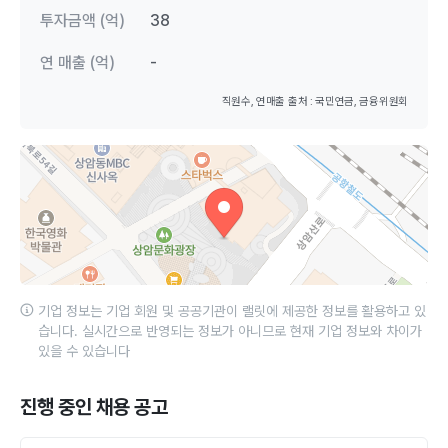
투자금액 (억)
38
연 매출 (억)
-
직원수, 연매출 출처 : 국민연금, 금융위원회
기업 정보는 기업 회원 및 공공기관이 랠릿에 제공한 정보를 활용하고 있
습니다. 실시간으로 반영되는 정보가 아니므로 현재 기업 정보와 차이가
있을 수 있습니다
진행 중인 채용 공고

▬▬▬▬▬▬▬▬▬▬

# What this task involves:
Output all data exactly, omitting images.

# Response below:
투자금액 (억)
38
연 매출 (억)
-
직원수, 연매출 출처 : 국민연금, 금융위원회
기업 정보는 기업 회원 및 공공기관이 랠릿에 제공한 정보를 활용하고 있
습니다. 실시간으로 반영되는 정보가 아니므로 현재 기업 정보와 차이가
있을 수 있습니다
진행 중인 채용 공고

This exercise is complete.